Material provided:
= = = = =

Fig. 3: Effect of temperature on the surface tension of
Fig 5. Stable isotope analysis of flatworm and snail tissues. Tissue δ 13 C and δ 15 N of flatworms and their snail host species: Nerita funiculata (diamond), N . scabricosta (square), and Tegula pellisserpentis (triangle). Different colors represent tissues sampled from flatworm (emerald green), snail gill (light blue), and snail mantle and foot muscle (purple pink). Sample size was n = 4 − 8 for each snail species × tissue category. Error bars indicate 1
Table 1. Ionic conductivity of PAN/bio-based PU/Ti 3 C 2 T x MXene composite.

= = = = =

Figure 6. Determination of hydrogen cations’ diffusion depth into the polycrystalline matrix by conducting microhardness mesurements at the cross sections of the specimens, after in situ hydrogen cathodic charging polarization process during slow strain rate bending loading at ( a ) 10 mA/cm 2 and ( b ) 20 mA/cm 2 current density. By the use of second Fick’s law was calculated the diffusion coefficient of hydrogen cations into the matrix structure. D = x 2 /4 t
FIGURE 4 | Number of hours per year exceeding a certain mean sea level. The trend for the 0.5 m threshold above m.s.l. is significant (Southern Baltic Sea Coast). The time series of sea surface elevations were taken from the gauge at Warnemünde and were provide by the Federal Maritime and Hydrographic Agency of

= = = = =

Taking the entries above, print exactly the lines starting at the line with "Fig 5. Stable" and ending at the line with "Table 1. Ionic", both included.

Problem solution:
Fig 5. Stable isotope analysis of flatworm and snail tissues. Tissue δ 13 C and δ 15 N of flatworms and their snail host species: Nerita funiculata (diamond), N . scabricosta (square), and Tegula pellisserpentis (triangle). Different colors represent tissues sampled from flatworm (emerald green), snail gill (light blue), and snail mantle and foot muscle (purple pink). Sample size was n = 4 − 8 for each snail species × tissue category. Error bars indicate 1
Table 1. Ionic conductivity of PAN/bio-based PU/Ti 3 C 2 T x MXene composite.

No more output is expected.